Trying to get specfic domain returned in rDNS lookup

Discussion in 'Server Operation' started by TonyG, Nov 20, 2020.

  1. TonyG

    TonyG Active Member

    Bottom line: The wrong domain is being returned to rDNS queries.

    I know PTR records aren't required and are somewhat controversial. The decision to have one or not is subjective. But when we do want one, I think it's important to be able to get the one we want. And I know this is a very common topic. But looking at my configuration, I still can't figure out what the problem is.

    I now have several domains in my ISPConfig environment. At this point, ISPConfig doesn't seem relevant to this question, I'm just saying this is what I'm using for management.

    The primary domain for this environment is primary.tld.
    Each of the domain zones has two NS records for "domain.tld.", with values ns1.primary.tld and ns2.primary.tld, respectively.
    In the primary domain zone these are the relevant records:

    Code:
    A          primary.tld.              1.2.3.4
    A          mail                      1.2.3.4
    MX         primary.tld.              mail.primary.tld.    10
    NS         primary.tld.              ns1.primary.tld.    < this is .4
    NS         primary.t                 ns2.primary.tld.    < this is .5
    PTR        4.3.2.1.in-addr.arpa.     mail.primary.tld.
    PTR        5.3.2.1.in-addr.arpa.     mail.primary.tld.
    The secondary server is configured for mail but I have not created a secondary MX record for it yet.

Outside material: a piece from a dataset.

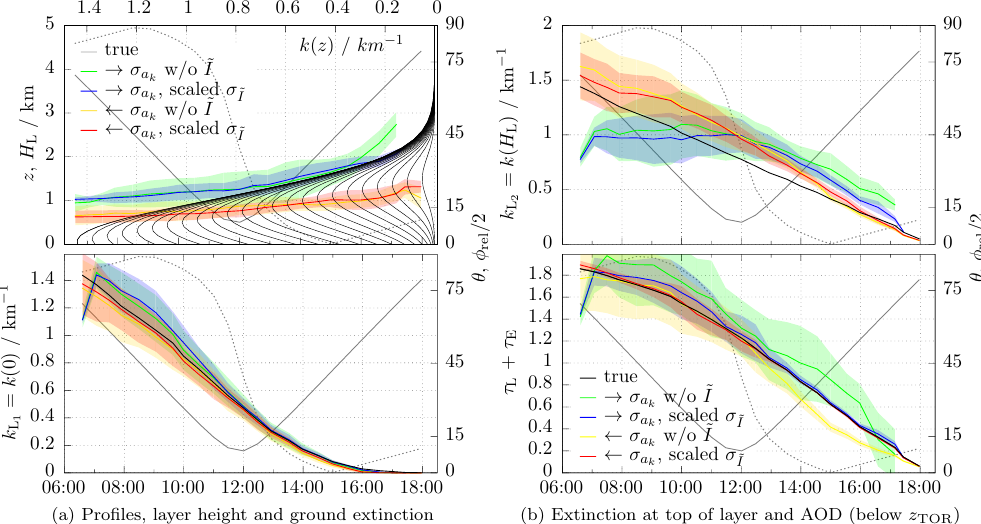
Fig. 18. As Fig. 16, but here with order of profiles reversed in time for retrieval starting with the first ( → ) or last ( ← ) set of DSCDs (and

    With "dig -x 1.2.3.4" on the localhost, the Answer section shows the actual server hostname: "myserver.primary.tld." and "myserver.".
    With "dig -x 1.2.3.5" (ns2) my ISPs node name for this IP is displayed, so that second PTR record is ignored/invalid.
    But the PTR record for 1.2.3.4 refers to the "mail" name anyway. So I'm confused about that.

    I'm thinking the only service that seems to care about RDNS is email. Postfix is set to display mail.primary.tld in the banner, so RDNS should return the same FQDN to make other email servers happy. Unfortunately on a rDNS query, one of the other zones is being returned, so the response is "other.tld", not "primary.tld" and not "mail.primary.tld".

    I'll certainly post more info as required. At this point I don't know what other info would help.

    Thanks!
     
  2. Taleman

    Taleman Well-Known Member HowtoForge Supporter

    My signature has link to DNS tutorial, it explains also PTR records and how to set them up.
    PTR records are not added to your primary zone, they go to the reverse zone.
     
    ahrasis and Th0m like this.
  3. TonyG

    TonyG Active Member

    I've seen that tutorial and it seemed to be for larger installations. Apparently I was wrong. I will implement it today and post back here later. Thanks.
     
  4. Taleman

    Taleman Well-Known Member HowtoForge Supporter

    The DNS tutorial is for ISPConfig multiserver setup with two hosts running name service. Not that big, since two name servers is the minimum.
    Tutorial also tries to explain what name service is about and how to test it is working properly, this part applies quite well even for other kinds of name service setups.
     
    ahrasis likes this.
  5. TonyG

    TonyG Active Member

    I created a reverse zone and it's not being used. This seems to be ISP-specific but this may help others... I use DreamHost, their DreamCompute services. I have a subnet of servers with a pool of floating IPs that they provide, which I can dynamically allocate to servers as required. They control the rDNS for these IPs. When I use dig from my own servers, it uses my own DNS, and I get the right hostnames. But from outside of the network, the rDNS goes through DreamHost and it seems that cannot be overridden.

    So coming back to the original goal - where we have a multi-server ISPConfig setup, NS1=master and NS2=slave, MX/alias on master is "mail.domain.tld" - should the rDNS for the secondary sytem also return the same "mail.domain.tld" name? If that is correct, I need to tell DreamHost to set their own PTR records to point back to my "mail.domain.tld". Then I guess I can remove my PTR records and zone - unless you know a reason to keep it?

    Thanks!
     
  6. Taleman

    Taleman Well-Known Member HowtoForge Supporter

    It may be that you do not understand the concept of the PTR records. https://en.wikipedia.org/wiki/Reverse_DNS_lookup
    You wrote
    How is it not being used? How do you determine it is not being used? If you created the reverse zone on your ISPConfig name service, then it indeed is not used, since your name server is not authoritative for the reverse zone.
    If Dreamhost gave you these IP-numbers for running servers on with those addresses, they should provide reverse name service you can configure so it returns the FQDN you want. You need this at least for e-mail server to work properly.